The well-educated and wealthy also benefited from white-majority privilege, of course. But they had the additional benefits of their education and economic backgrounds, and these haven’t changed much during recent decades. In fact, economic inequality has been getting much worse. And despite the recent attacks on education and the educated, we have a very long way to go before intelligence becomes a disadvantage in this country. So, the people most affected by the loss of white privilege are the uneducated and the poor.
Racial and social injustices are still here: make no mistake. But changes are beginning to have an effect. For those who previously benefitted from this privilege–especially those who benefitted without realizing it–what it feels like is a growing inhospitality. The odds are less favorable. Everything is a little bit harder. The little social perks that used to make us feel good about ourselves when money was lacking–exclusive clubs or services–are no longer here. We’re not special anymore, even though we never realized we were special before.
It’s a loss. A real loss. And it does lead to grief and insecurity. And the effects are cascading throughout our society. It’s no wonder we see a rise in xenophobia and racial violence. It’s no wonder we see a rise in fear and insecurity among whites. It’s no wonder we see a white, wealthy man, with a self-proclaimed reputation for winning, elected to follow Barak Obama: a man who promises to be “strong on borders” and who will “keep us safe” and who will “make America great again.” Simply by saying those things–without providing any specific plans or possessing any relevant skills–Donald Trump tapped into the powerful sense of fear and insecurity that the former majority has been feeling at the loss of their privilege.
Perhaps the most insidious part of it all is that most of the people who are feeling this loss don’t even understand what they’ve lost or why. They don’t realize how privileged they, their parents, and their grandparents were. They’ve never fully acknowledged their place in the system of social injustice. So they can’t see what they’ve lost, and they can’t know what will make them feel better. They just know they want something to return that was here before but is now gone. Something they can’t admit they want. Something they don’t want to believe existed in the first place.
At some point, the former majority will need to come to grips with what they’ve lost and why. They’ll need to consciously decide whether it’s a bad thing or–just maybe–a good thing. At some point, it will become obvious that in order to repair the damage caused by racial and social injustice, the formerly privileged must lose something. Maybe we can figure it out in time to take comfort from our loss of unjust privilege, rather than grief.

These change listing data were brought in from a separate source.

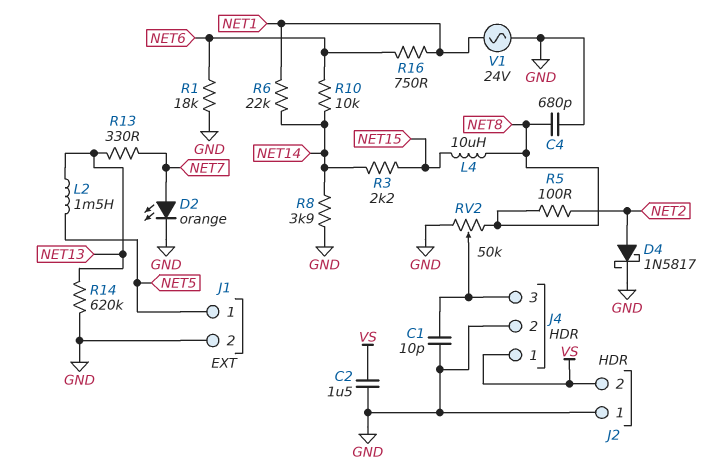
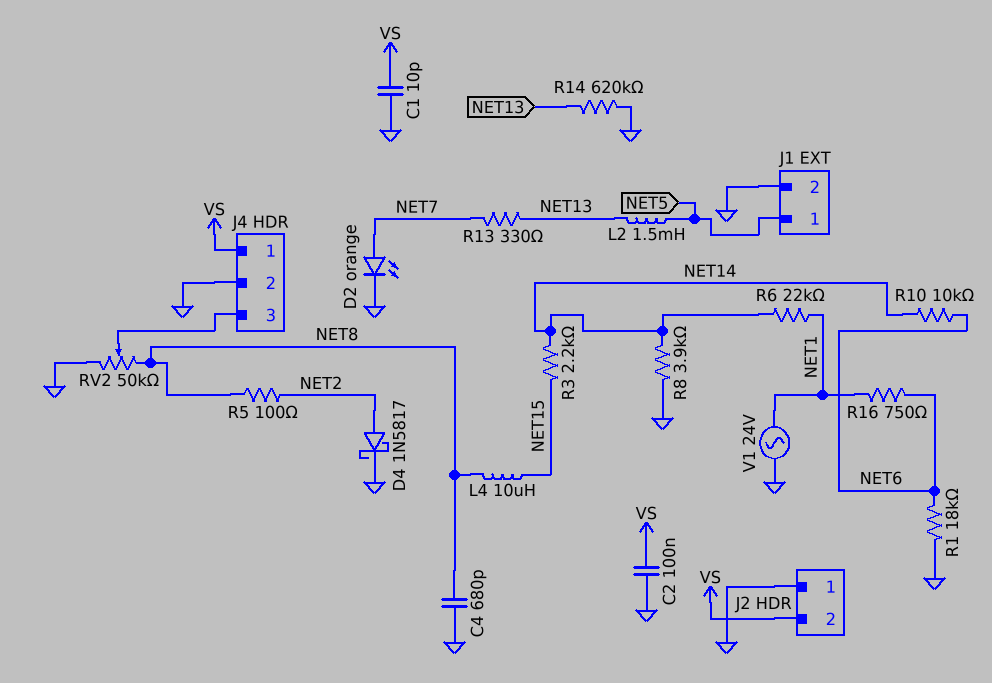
C1: 10pF (GND, J4/3) -> 10pF (GND, VS)
C2: 1.5uF (GND, VS) -> 100nF (GND, VS)

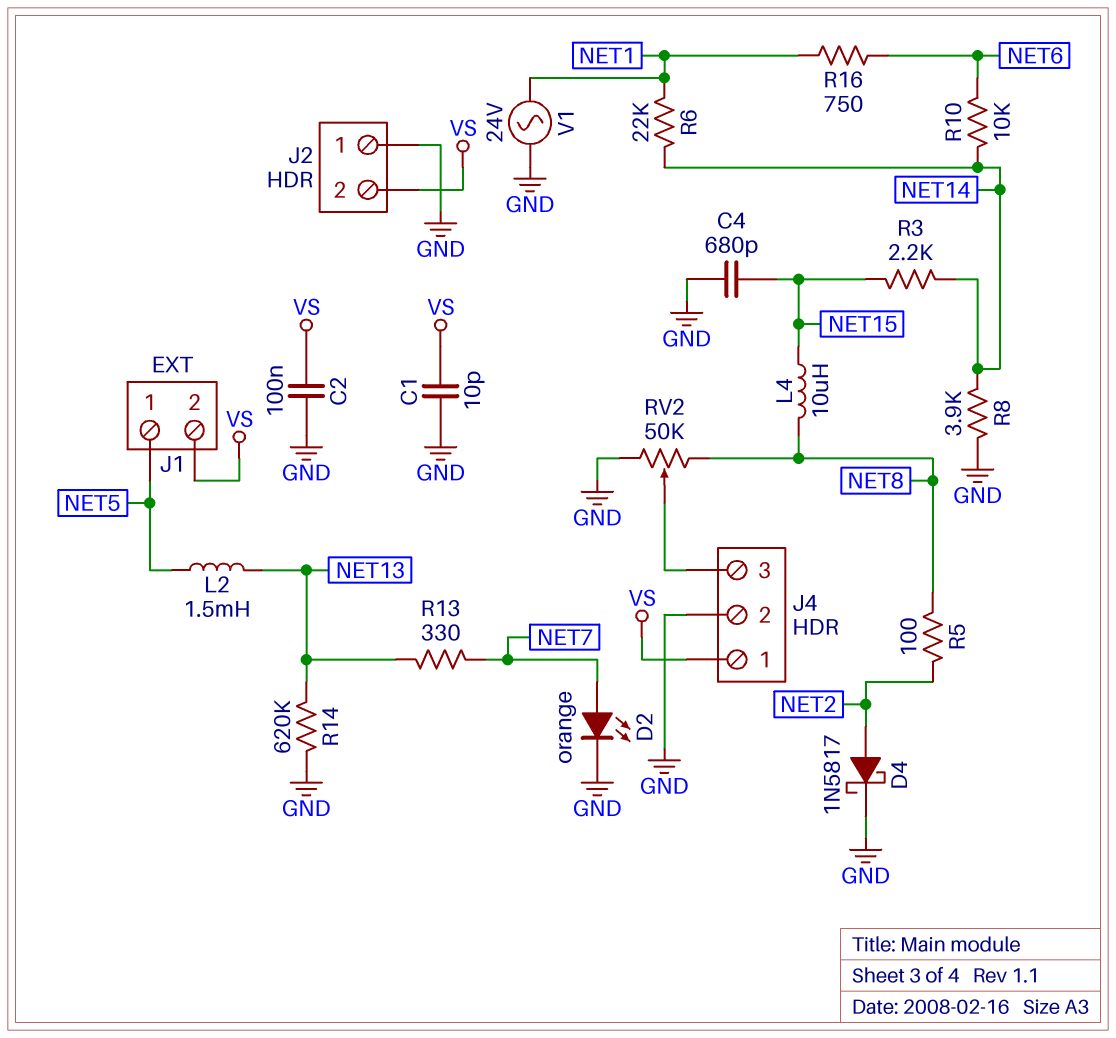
C4: 680pF (GND, NET8) -> 680pF (GND, NET15)
J1 pin 2: GND -> VS
R1: 18k (GND, NET6) -> none

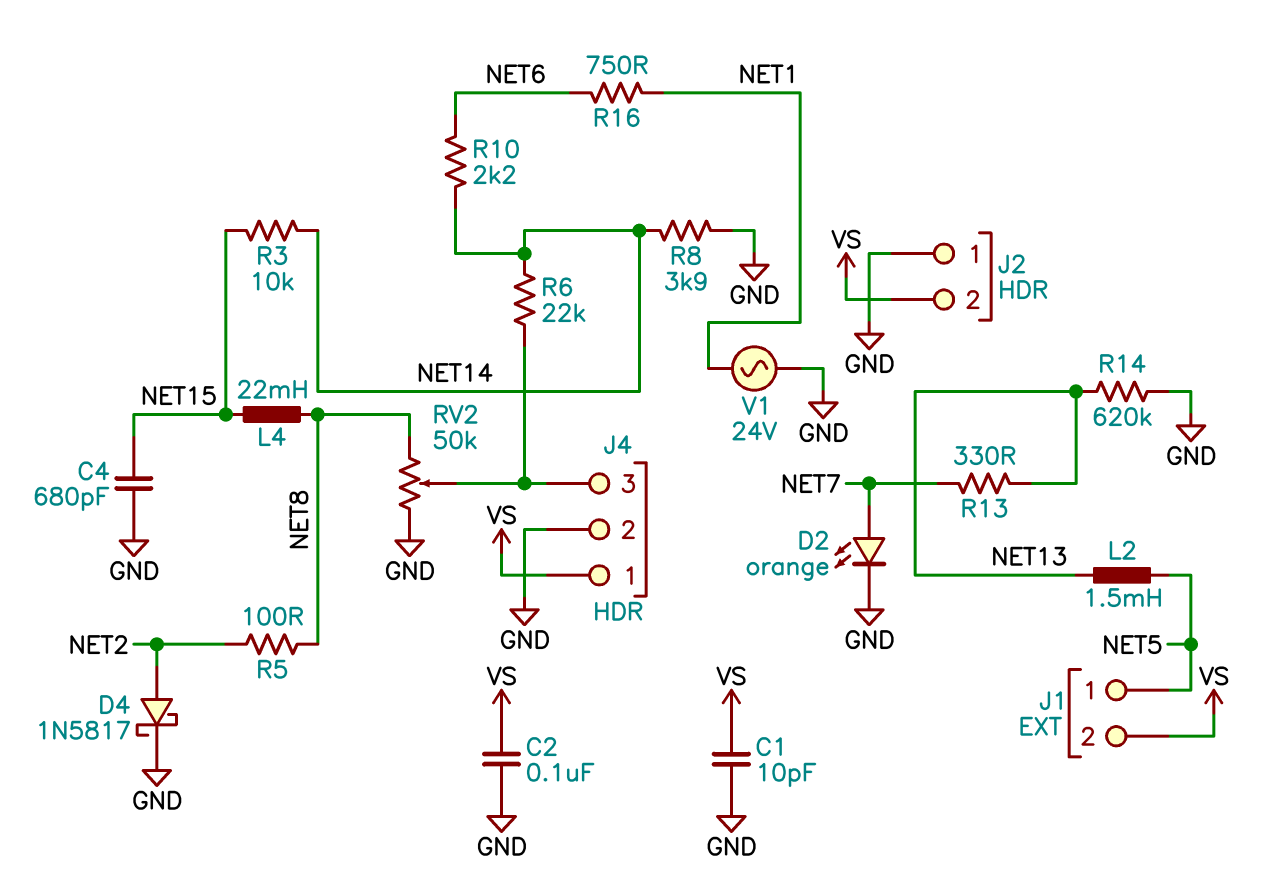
L4: 10uH (NET8, NET15) -> 22mH (NET8, NET15)
R3: 2.2k (NET14, NET15) -> 10k (NET14, NET15)
R6: 22k (NET1, NET14) -> 22k (J4/3, NET14)
R10: 10k (NET6, NET14) -> 2.2k (NET6, NET14)

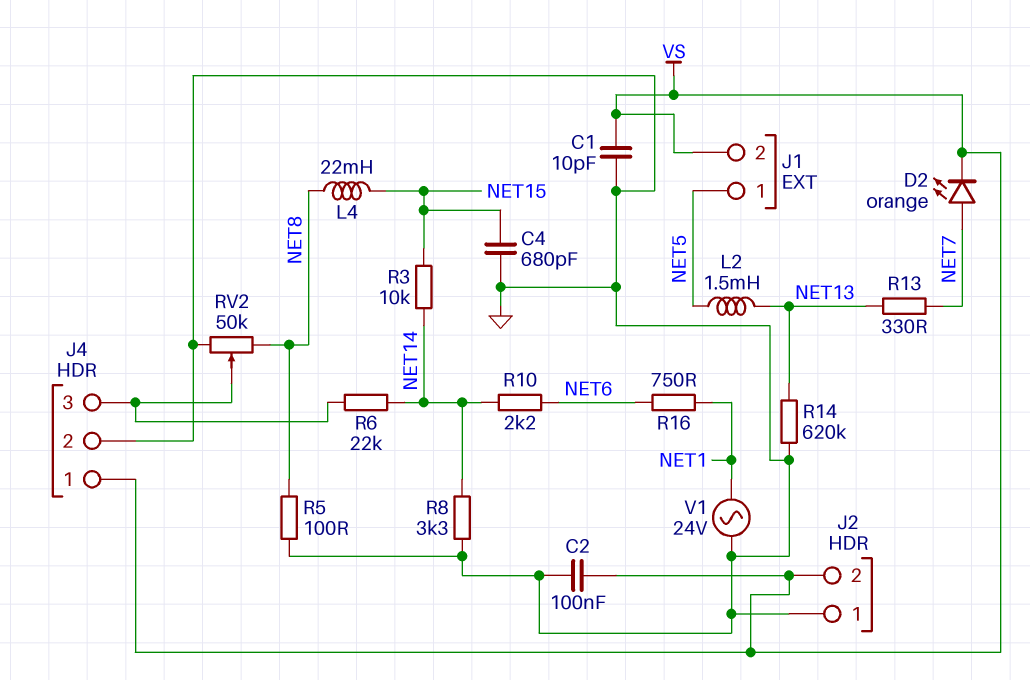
D2: LED orange (A NET7, K GND) -> LED orange (A NET7, K VS)
D4: schottky 1N5817 (A NET2, K GND) -> none
R5: 100 (NET2, NET8) -> 100 (GND, NET8)
R8: 3.9k (GND, NET14) -> 3.3k (GND, NET14)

Maybe we’ll decide that what we’re experiencing isn’t really a loss so much as a shedding, and that the result isn’t really a hardship, but an opportunity to live a fairer life, on equal footing with those surrounding us. Like other addictions, we must acknowledge our problem before we can free ourselves of it. To be honest, my fear isn’t that we’ll lose our privilege. My fear is that we’ll take overly long getting rid of it.